Küresel ısınma balıkçılığı da etkiliyor. Sinop Üniversitesi’nden Prof. Dr. Osman Samsun, “Palamut kendisini bu zamanlarda gösterir, avlanılması başlardı. Bu yıl gecikti. Henüz kendini göstermedi.” dedi.
Denizlerde av sezonu 1 Eylül’de başlıyor. Ancak sıcak hava ve iklim değişikliği, balıkçılığı da olumsuz etkiliyor. Sinop Üniversitesi Su Ürünleri Fakültesi Avlanma Teknolojisi Anabilim Dalı Başkanı Prof. Dr. Osman Samsun, av sezonuna ilişkin açıklamalarda bulundu. Samsun, “Palamut bu yıl gecikti.” dedi.
“Eylül ayında ilk palamut avcılığı olurdu. Palamudun ardından istavrit, hamsi, lüfer ve diğer balıklar avlanırdı. Ancak günümüzde bu şekilde olmadığını görüyoruz.” diyen Samsun, şunları söyledi: “Küresel ısınmanın, sıcaklık değişikliklerinin, yağışların düzenli olmaması, periyodik olarak yaz aylarında yağan yağmurlarla derelerden ve akarsulardan besleyeceği maddeler olarak bildiğimiz çeşitli planktonlar yağmurlarla denizlere ulaşırdı. Bunlarda her hafta balıkların ağırlıklarına etki edecek şekilde olumlu bir katkı sunardı. Yağışlar periyodik olarak düzenli yağmadığı için lüfer ve palamut balığı büyümedi. Eski yıllarda bu zamanlarda palamut kendisini gösterir, avlanılması başlardı. Bu yıl gecikti. Bu yıl henüz kendini göstermedi.”
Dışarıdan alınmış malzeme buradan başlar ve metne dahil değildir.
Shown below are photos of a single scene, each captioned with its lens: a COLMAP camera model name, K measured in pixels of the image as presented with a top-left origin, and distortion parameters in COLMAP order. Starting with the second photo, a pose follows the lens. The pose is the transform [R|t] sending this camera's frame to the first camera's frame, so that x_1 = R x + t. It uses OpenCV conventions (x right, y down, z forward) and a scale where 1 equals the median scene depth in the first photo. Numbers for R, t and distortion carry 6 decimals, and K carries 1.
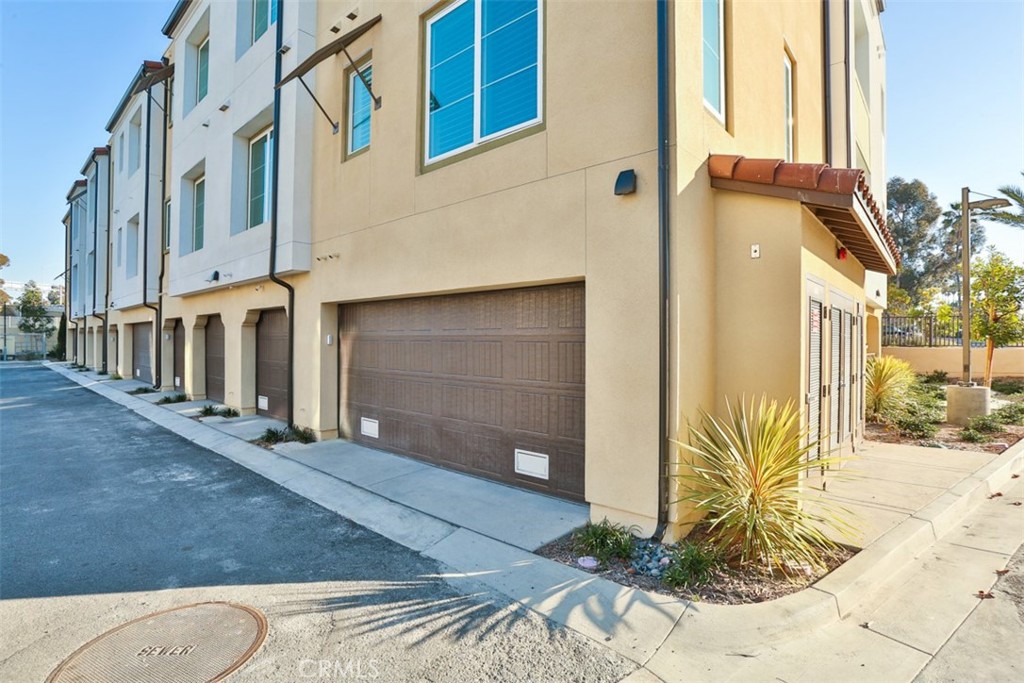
lens RADIAL K [[495.3, 0, 518.9], [0, 495.3, 336.9], [0, 0, 1]] dist [-0.078993, 0.035831]
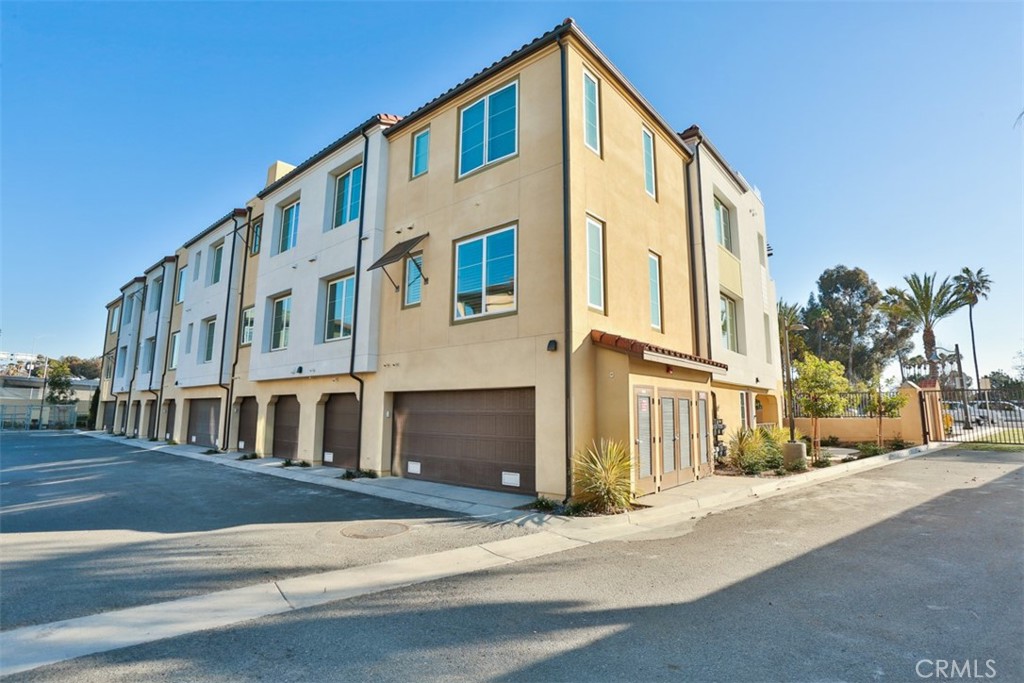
lens RADIAL K [[495.3, 0, 518.9], [0, 495.3, 336.9], [0, 0, 1]] dist [-0.078993, 0.035831]
pose [[0.999433, 0.005388, 0.033226, -0.005968], [-0.000443, 0.989126, -0.147072, -0.007058], [-0.033657, 0.146974, 0.988568, -0.581488]]
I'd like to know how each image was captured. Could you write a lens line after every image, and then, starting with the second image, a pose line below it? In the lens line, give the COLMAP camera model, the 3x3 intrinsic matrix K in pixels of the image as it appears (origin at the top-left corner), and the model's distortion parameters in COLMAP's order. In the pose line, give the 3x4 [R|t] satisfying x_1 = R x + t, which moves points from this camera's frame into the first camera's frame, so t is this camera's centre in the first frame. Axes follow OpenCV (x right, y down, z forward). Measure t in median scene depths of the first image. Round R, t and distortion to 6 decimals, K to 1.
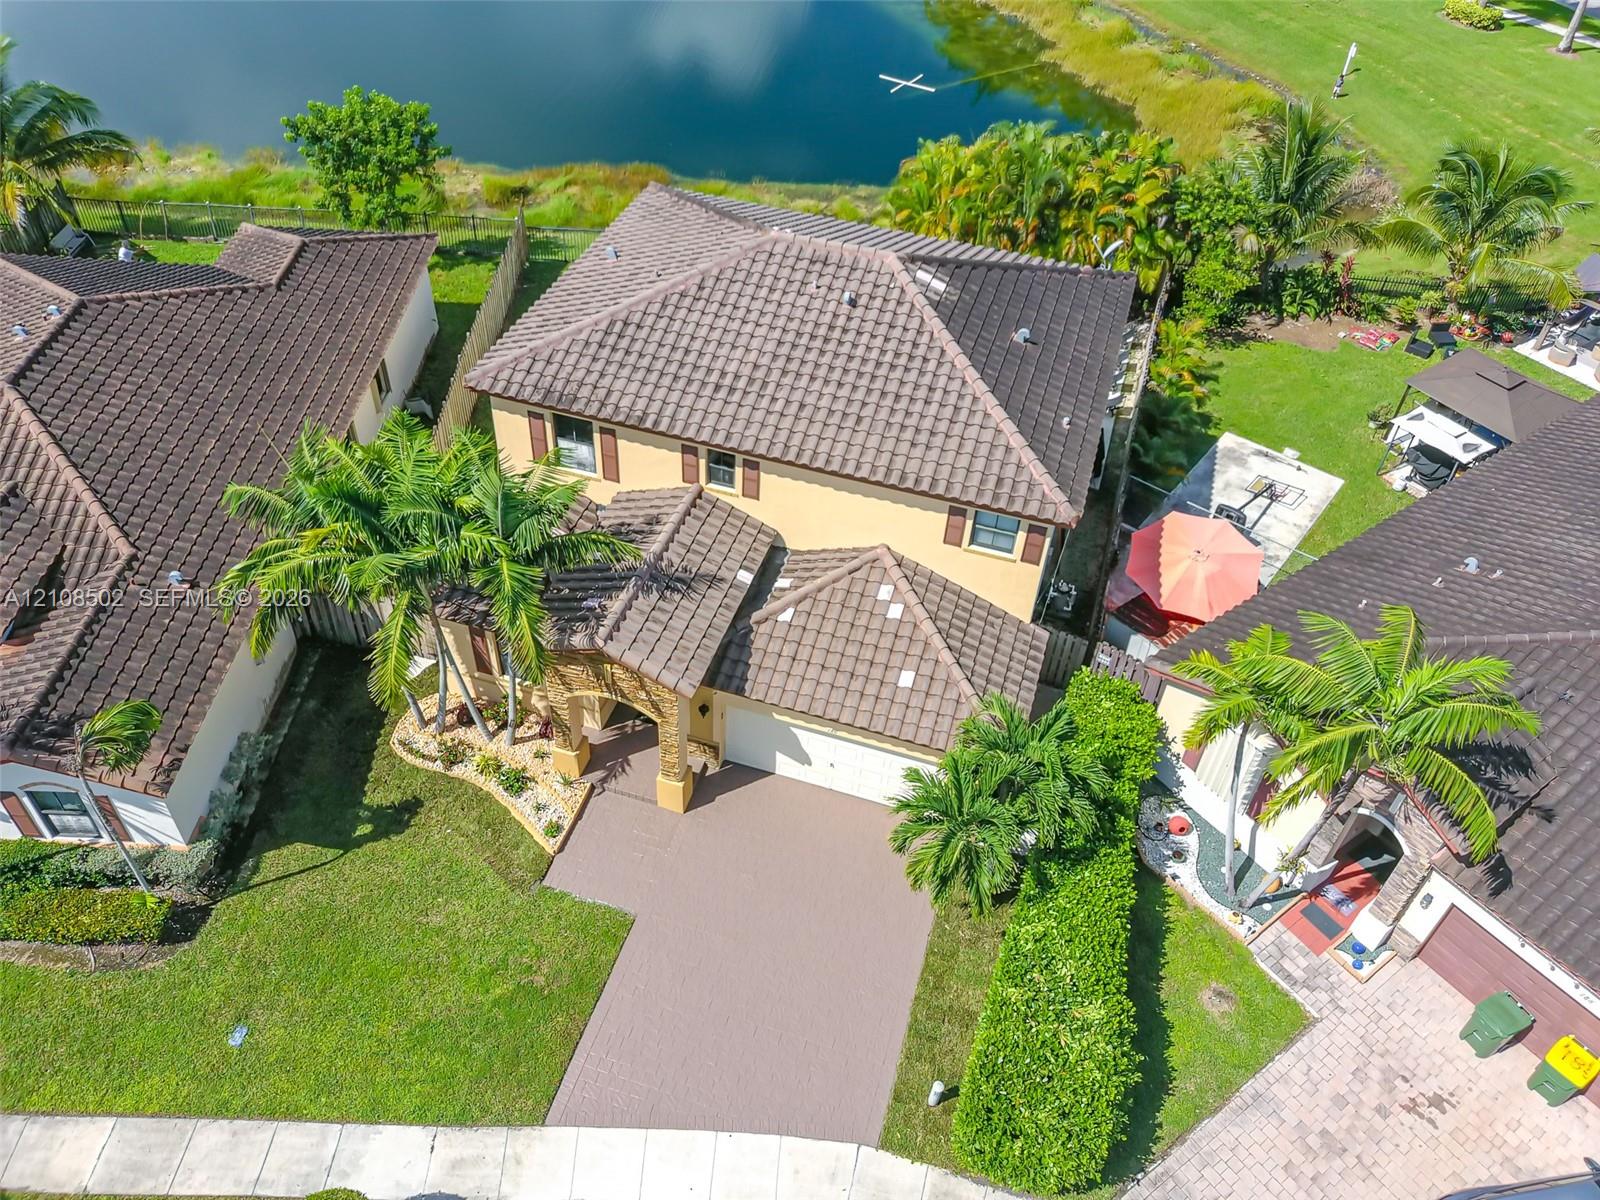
lens RADIAL K [[1201.9, 0, 800.0], [0, 1201.9, 600.0], [0, 0, 1]] dist [0.112909, -0.197523]
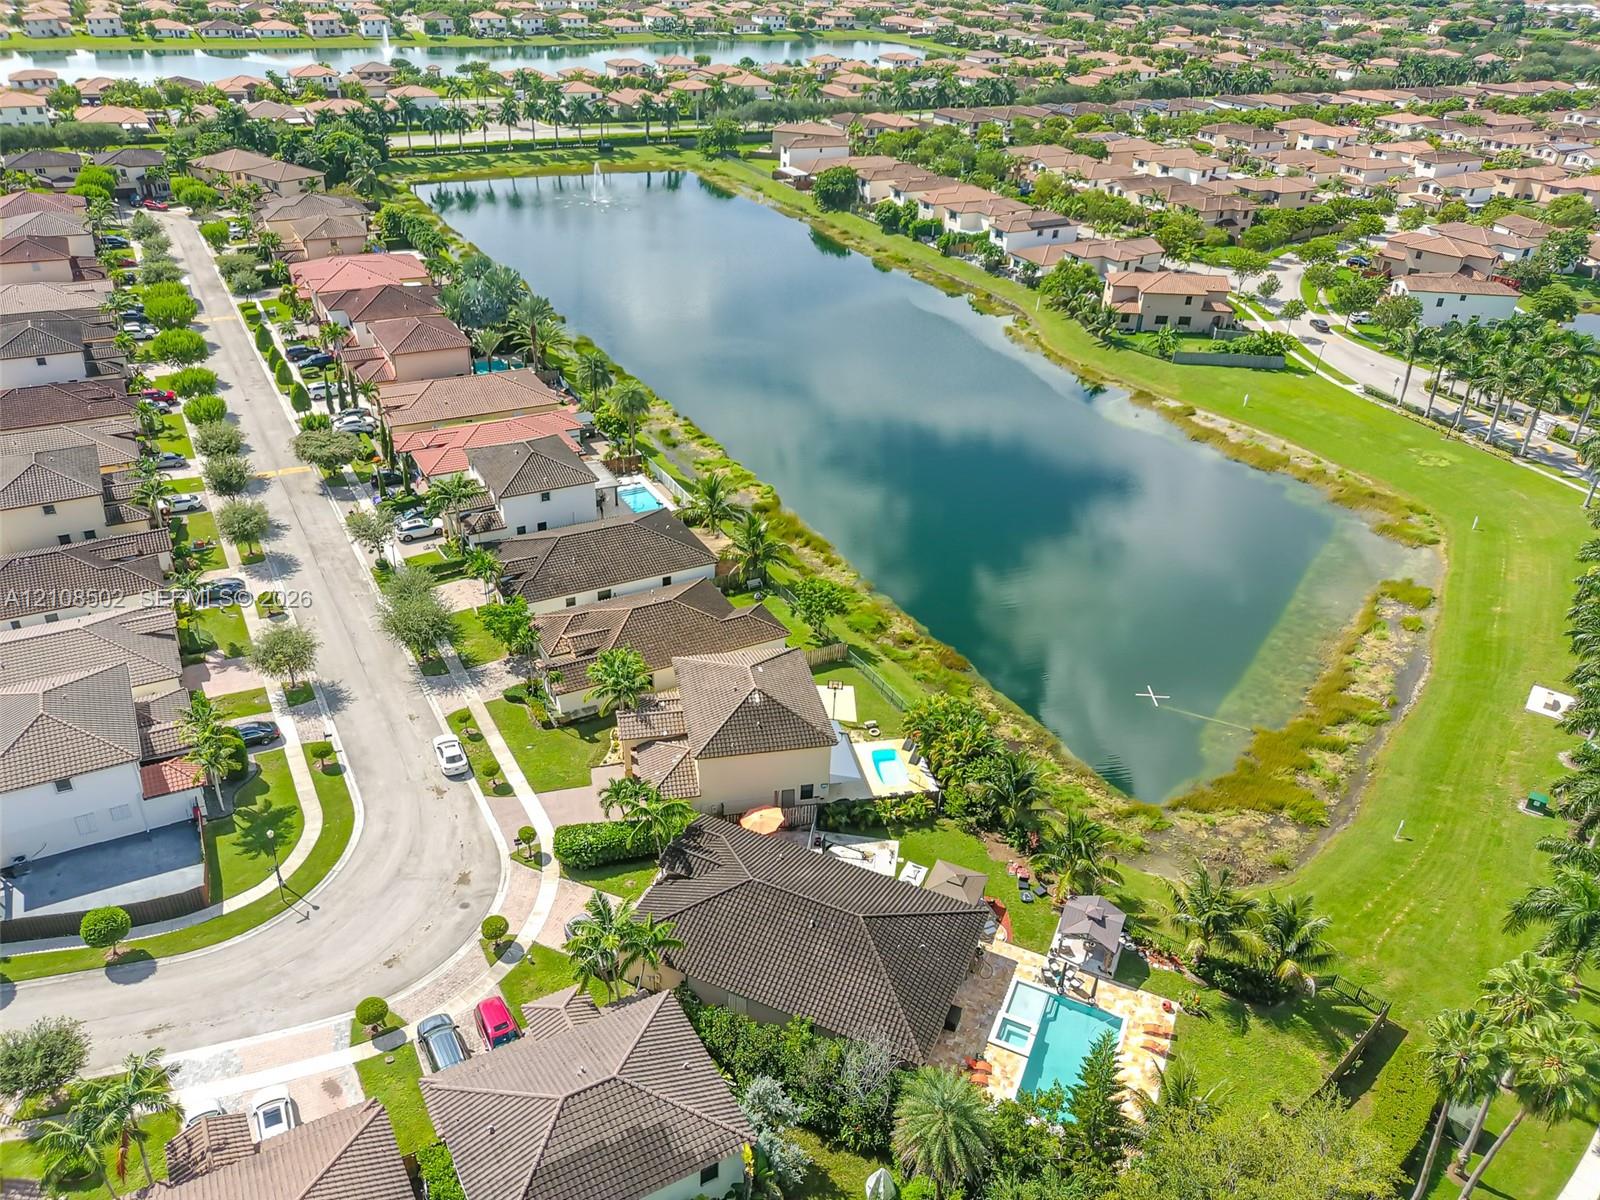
lens RADIAL K [[1201.9, 0, 800.0], [0, 1201.9, 600.0], [0, 0, 1]] dist [0.112909, -0.197523]
pose [[0.493292, 0.410172, -0.767087, 2.692288], [-0.603642, 0.796366, 0.037642, -0.699355], [0.626322, 0.444478, 0.640438, -1.213034]]
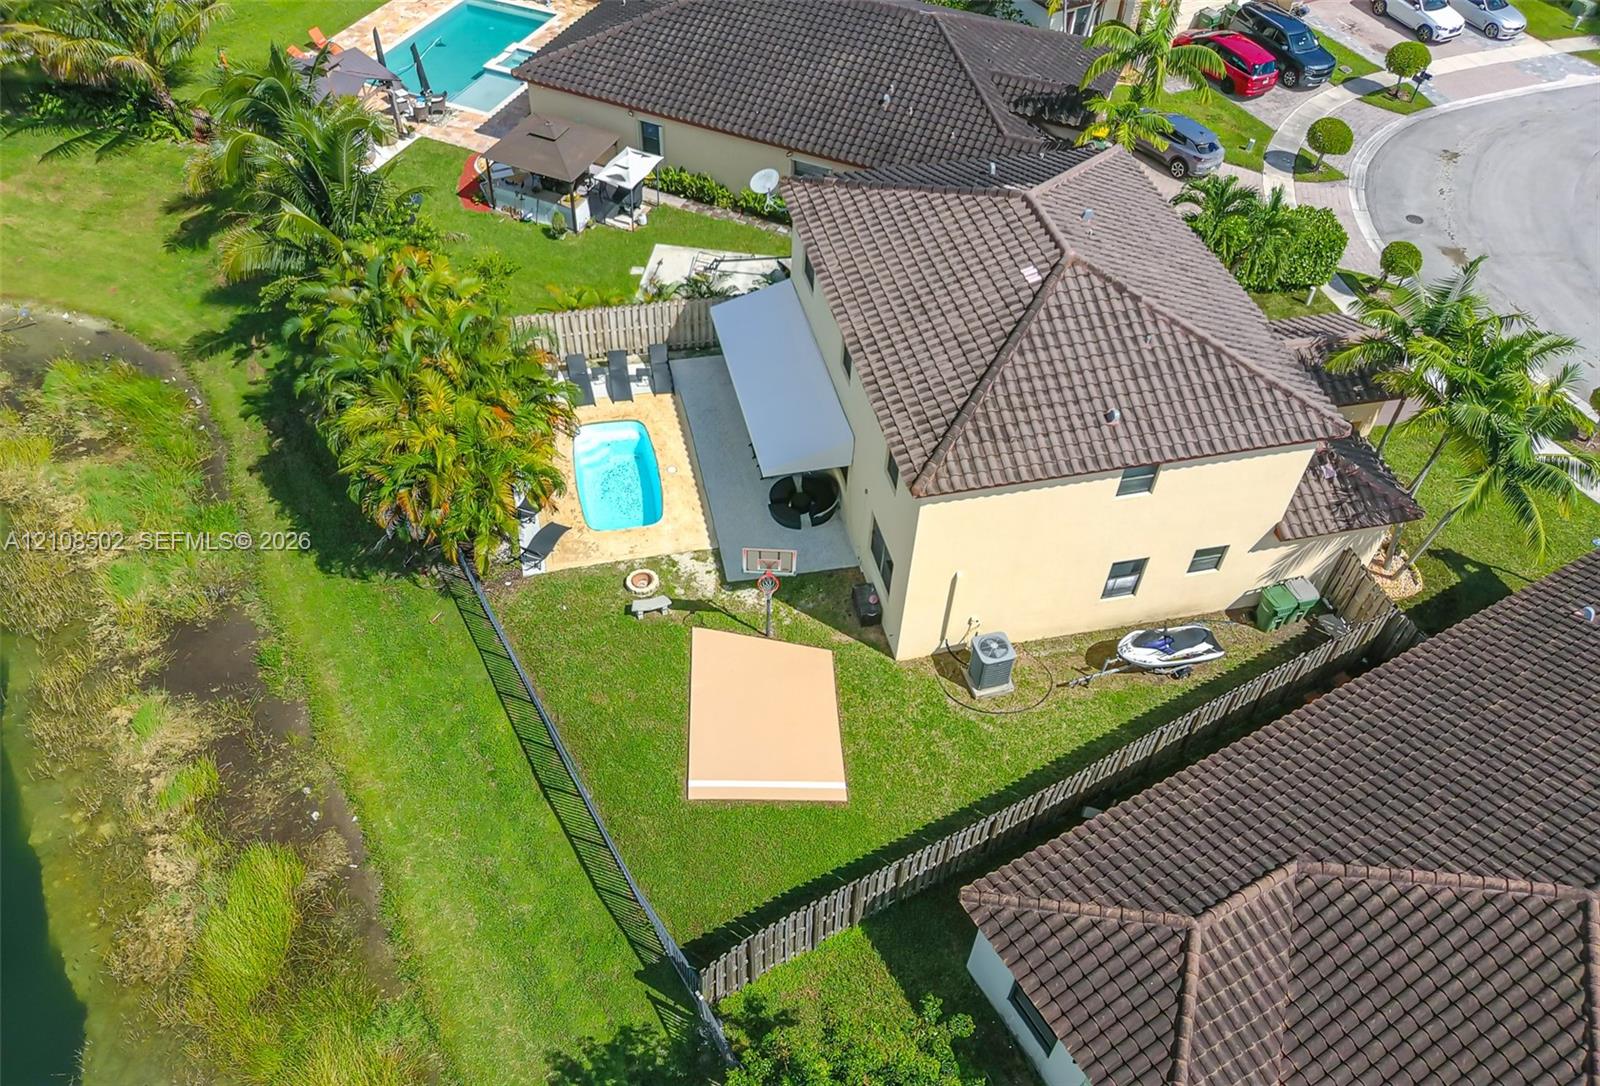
lens RADIAL K [[1286.1, 0, 800.0], [0, 1286.1, 543.0], [0, 0, 1]] dist [0.077964, -0.000819]
pose [[-0.498772, -0.674007, 0.544922, -0.750428], [0.552921, 0.236728, 0.798898, -1.365660], [-0.667462, 0.699767, 0.254599, 1.055889]]
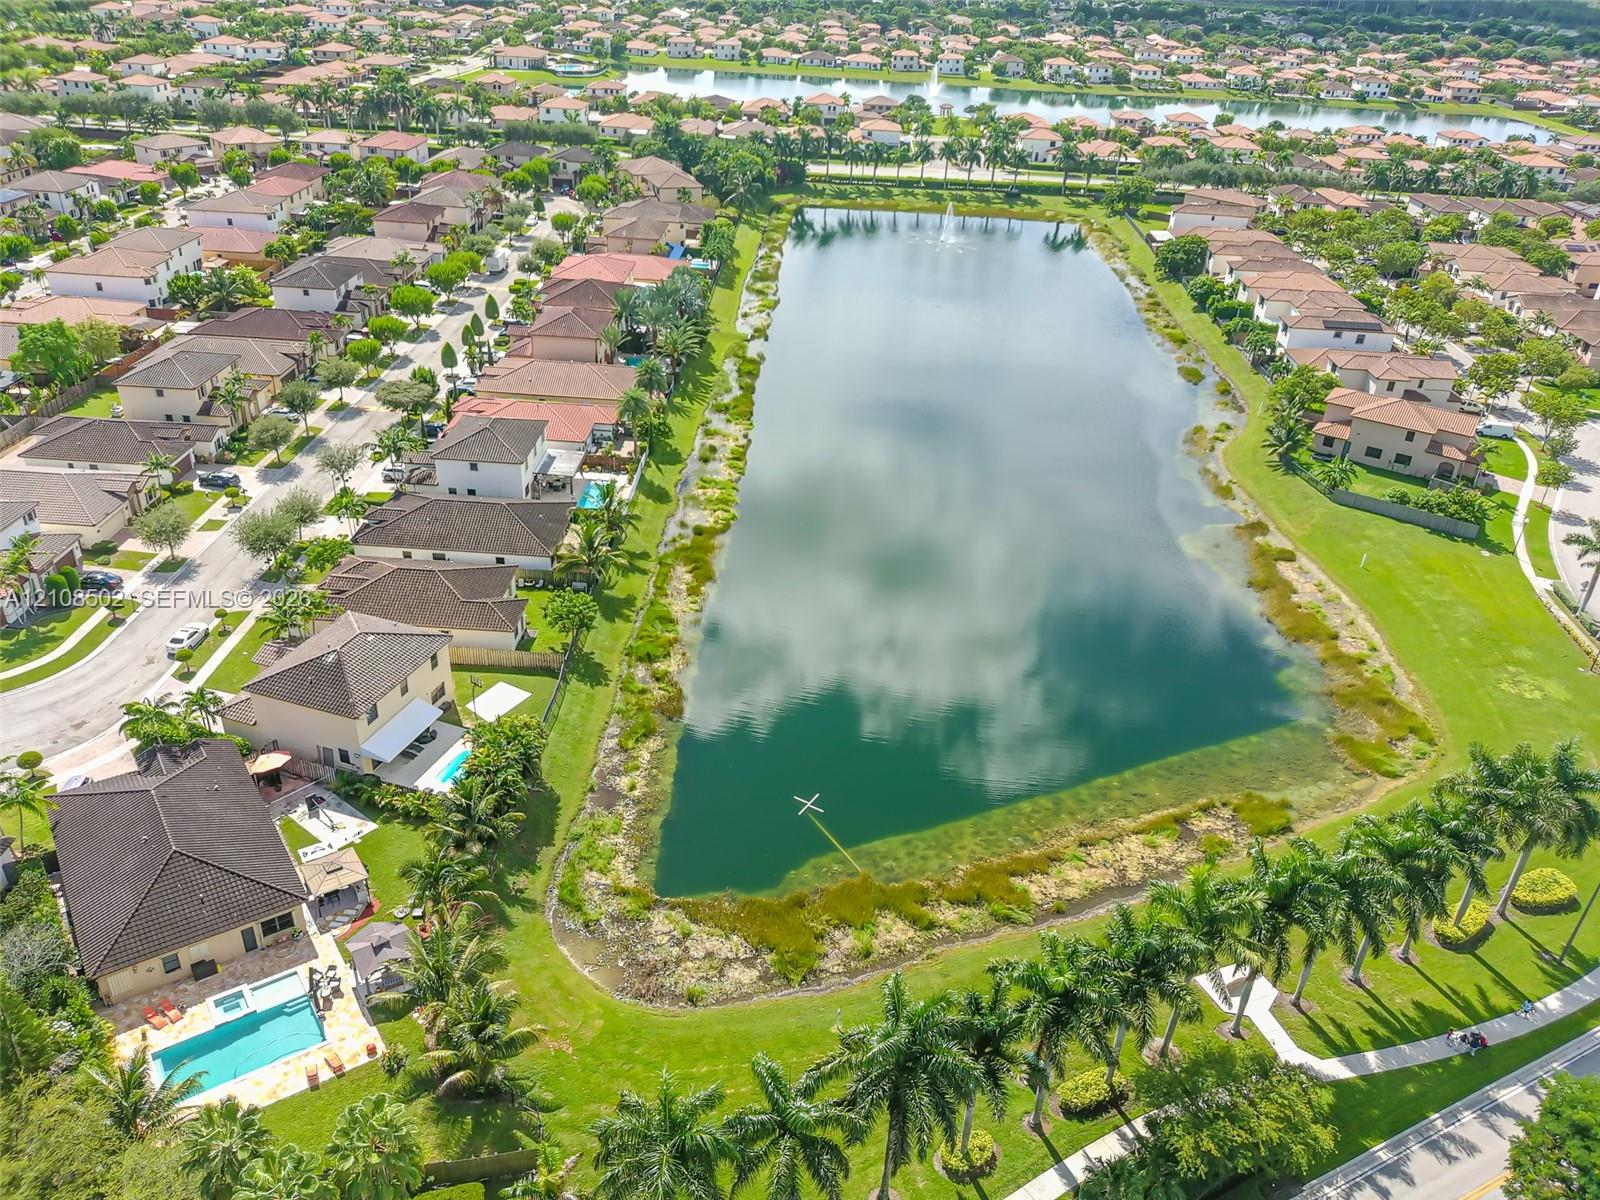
lens RADIAL K [[1201.9, 0, 800.0], [0, 1201.9, 600.0], [0, 0, 1]] dist [0.112909, -0.197523]
pose [[-0.028634, 0.449138, -0.893003, 3.343355], [-0.717136, 0.613118, 0.331364, -2.664868], [0.696345, 0.649893, 0.304537, 0.784541]]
Bu dönemde yaklaşık 100-150 gram ağırlığında olan ve tezgahlardaki yerini alan çingene palamudunun görülmediğini ifade eden Prof. Dr. Samsun, “Palamut, göç eden bir balık. Üreme göçü nedeniyle önce Ege'den Marmara'ya, daha sonra Marmara'dan Karadeniz'e geçer. Hopa'ya kadar göçünü sürdürür. Çingene palamudu, palamut ve torik olarak bildiğimiz bu balık 5 kiloya kadar çıkar. Artık son günlerde bu şekilde olmamaktadır. Bunun böyle olmamasının nedenlerin başında küresel ısınmanın, sıcaklık değişikliklerinin, yağışların düzenli olmaması geliyor.” diye konuştu.
Palamudun, yasal tebliğlere göre 25 santimden küçüğünün avlanmasının yasak olduğunu ifade eden Prof. Dr. Osman Samsun, şunları söyledi: “Tüketicilerimizin bu 25 santimden küçük palamut balıklarını satın almamalarını, bilinçli balıkçılarımızın da bunları avlamamalarını ifade etmek istiyoruz. Daha önce yaptığımız araştırmalarda palamut balıklarını, biz 15 ile 47 santim arasındaki boylarda yakaladık. Bunların 34 ile 1288 gram arasında ağırlık değişikliklerinin olduğunu tespit ettik. Yine palamutların en küçüklerinde yüzde 42, en büyük olarak kabul ettiklerimizde ise yüzde 79 oranında et verdiklerini belirledik. Palamudun ortalama ise yüzde 69 oranında yenilebilir eti olan, et oranı yüksek bir balık olduğunu biliyoruz. Böyle kıymetli balığımızın bizden sonraki nesillere de aktarılabilmesi, stoklarının ve popülasyonunun devam etmesi için, ülkemizin yasal mercilerinin almış olduğu kuralla uyulmasının büyük fayda olacağını düşünüyoruz. Balığın küçükse avlanılmaması için balıkçılarımızın buna özen göstermelerini bekliyoruz. Zaten böyle yaptıklarını biliyoruz.”
Prof. Dr. Osman Samsun ayrıca palamudun ardından çıkacak olan istavrit, lüfer, hamsi ve diğer balık türlerinin de stoklarının çok iyi korunması için bilinçli davranılması gerektiğini vurguladı.